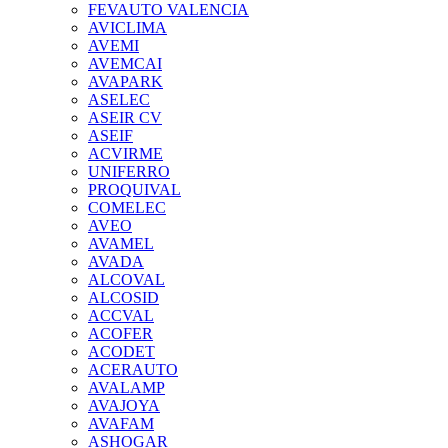
FEVAUTO VALENCIA
AVICLIMA
AVEMI
AVEMCAI
AVAPARK
ASELEC
ASEIR CV
ASEIF
ACVIRME
UNIFERRO
PROQUIVAL
COMELEC
AVEO
AVAMEL
AVADA
ALCOVAL
ALCOSID
ACCVAL
ACOFER
ACODET
ACERAUTO
AVALAMP
AVAJOYA
AVAFAM
ASHOGAR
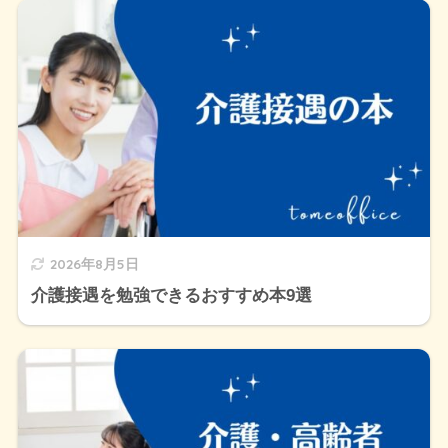
2026年8月5日
介護接遇を勉強できるおすすめ本9選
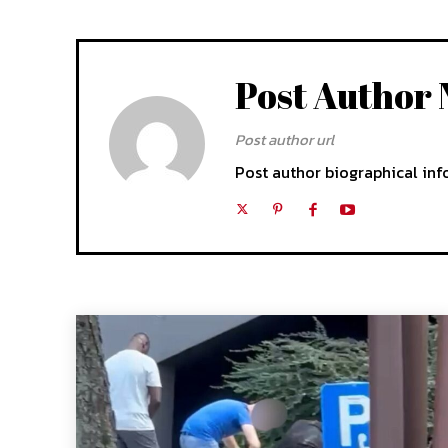
Post Author
Post author url
Post author biographical inf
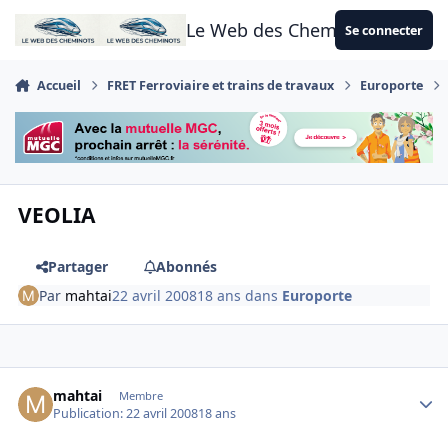
Aller au contenu
Le Web des Cheminots
Se connecter
Accueil
FRET Ferroviaire et trains de travaux
Europorte
VEOLIA
Partager
Abonnés
Par
mahtai
22 avril 2008
18 ans
dans
Europorte
Author stats
mahtai
Membre
Publication:
22 avril 2008
18 ans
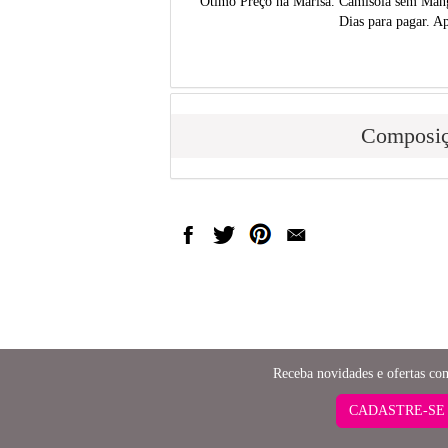
Ótimo Preço na Marisa. Camisola sem Mang
Dias para pagar. Ap
Composi
Receba novidades e ofertas co
CADASTRE-SE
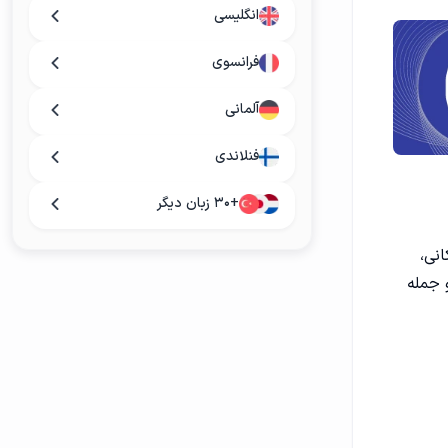
انگلیسی
فرانسوی
آلمانی
فنلاندی
+۳۰ زبان دیگر
انی،
 جمله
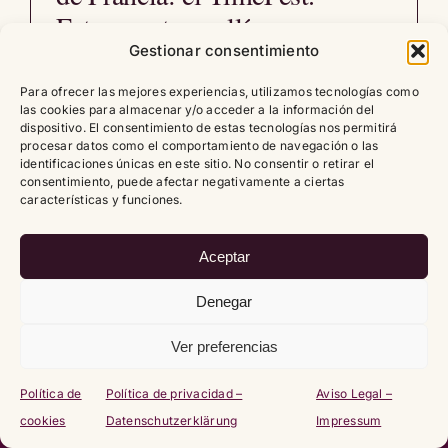
Estrase estuvo allí y nos
probamos todas las novedades.
Gestionar consentimiento
06/06/2026
|
General
,
Micromarcas
,
Mirada
Para ofrecer las mejores experiencias, utilizamos tecnologías como
las cookies para almacenar y/o acceder a la información del
personal
dispositivo. El consentimiento de estas tecnologías nos permitirá
procesar datos como el comportamiento de navegación o las
identificaciones únicas en este sitio. No consentir o retirar el
Leer artículo
0
consentimiento, puede afectar negativamente a ciertas
características y funciones.
Aceptar
Denegar
Copyright
2026 |
Política de cookies (UE)
|
Política de
privacidad – Datenschutzerklärung
|
Aviso Legal – Impressum
Ver preferencias
Política de
Política de privacidad –
Aviso Legal –
cookies
Datenschutzerklärung
Impressum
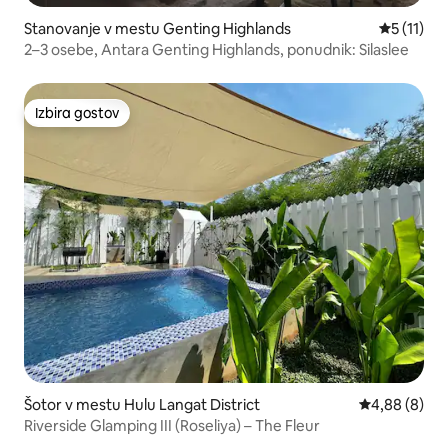
Stanovanje v mestu Genting Highlands
Povprečna 
5 (11)
2–3 osebe, Antara Genting Highlands, ponudnik: Silaslee
Izbira gostov
Izbira gostov
Šotor v mestu Hulu Langat District
Povprečna oc
4,88 (8)
Riverside Glamping III (Roseliya) – The Fleur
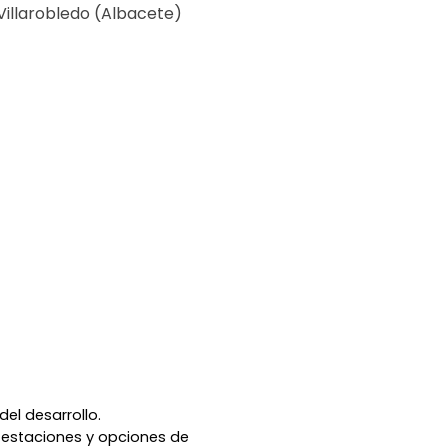
Villarobledo (Albacete)
el desarrollo.
festaciones y opciones de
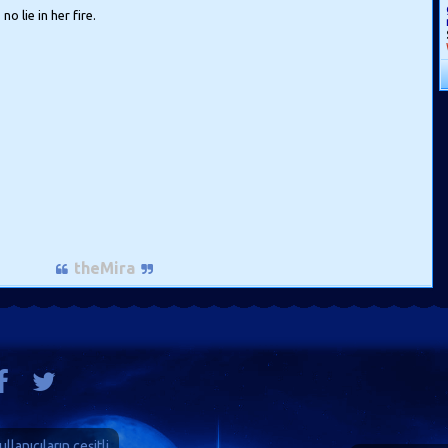
o lie in her fire.
theMira
ullanıcıların çeşitli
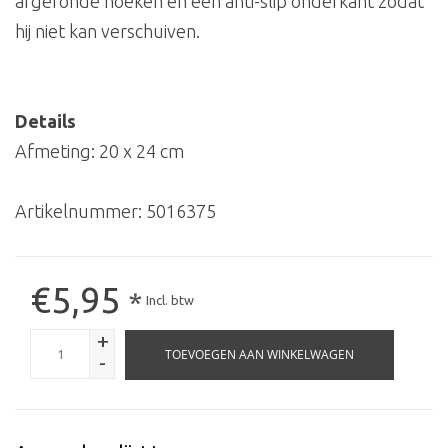
afgeronde hoeken en een anti-slip onderkant zodat
hij niet kan verschuiven.
Details
Afmeting: 20 x 24 cm
Artikelnummer:
5016375
€5,95
*
Incl. btw
+
TOEVOEGEN AAN WINKELWAGEN
-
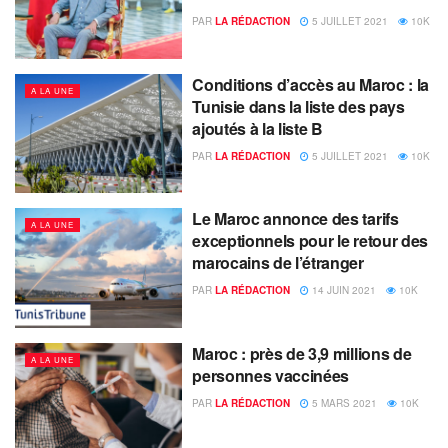
PAR
LA RÉDACTION
5 JUILLET 2021
10K
Conditions d’accès au Maroc : la
A LA UNE
Tunisie dans la liste des pays
ajoutés à la liste B
PAR
LA RÉDACTION
5 JUILLET 2021
10K
Le Maroc annonce des tarifs
A LA UNE
exceptionnels pour le retour des
marocains de l’étranger
PAR
LA RÉDACTION
14 JUIN 2021
10K
Maroc : près de 3,9 millions de
A LA UNE
personnes vaccinées
PAR
LA RÉDACTION
5 MARS 2021
10K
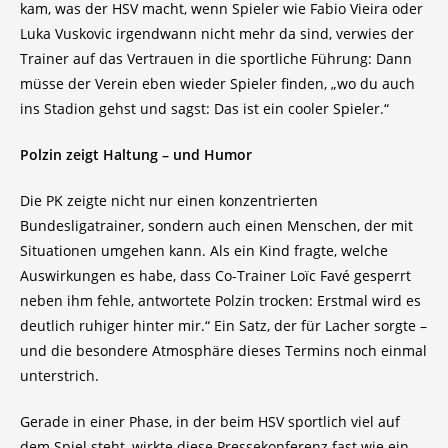
kam, was der HSV macht, wenn Spieler wie Fabio Vieira oder
Luka Vuskovic irgendwann nicht mehr da sind, verwies der
Trainer auf das Vertrauen in die sportliche Führung: Dann
müsse der Verein eben wieder Spieler finden, „wo du auch
ins Stadion gehst und sagst: Das ist ein cooler Spieler.“
Polzin zeigt Haltung – und Humor
Die PK zeigte nicht nur einen konzentrierten
Bundesligatrainer, sondern auch einen Menschen, der mit
Situationen umgehen kann. Als ein Kind fragte, welche
Auswirkungen es habe, dass Co-Trainer Loïc Favé gesperrt
neben ihm fehle, antwortete Polzin trocken: Erstmal wird es
deutlich ruhiger hinter mir.“ Ein Satz, der für Lacher sorgte –
und die besondere Atmosphäre dieses Termins noch einmal
unterstrich.
Gerade in einer Phase, in der beim HSV sportlich viel auf
dem Spiel steht, wirkte diese Pressekonferenz fast wie ein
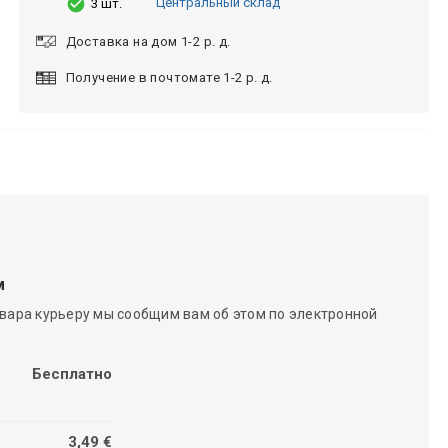
Центральный склад
3 шт.
Доставка на дом 1-2 р. д.
Получение в почтомате 1-2 р. д.
м
вара курьеру мы сообщим вам об этом по электронной
Бесплатно
3,49 €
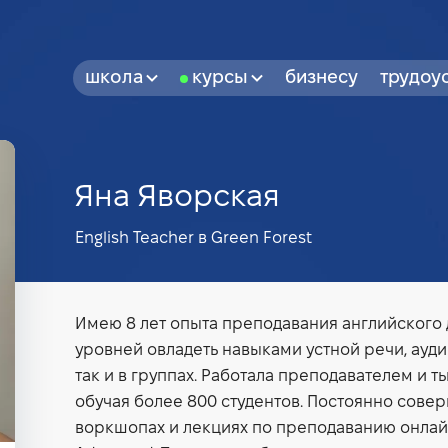
школа
курсы
бизнесу
трудоу
Яна Яворская
English Teacher в Green Forest
Имею 8 лет опыта преподавания английского 
уровней овладеть навыками устной речи, ауди
так и в группах. Работала преподавателем и ть
обучая более 800 студентов. Постоянно совер
воркшопах и лекциях по преподаванию онлайн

• Exercise details: Find the count of lines in the data above where the word "Genting" occurs, and write down only that count.

• Result for this exercise: 2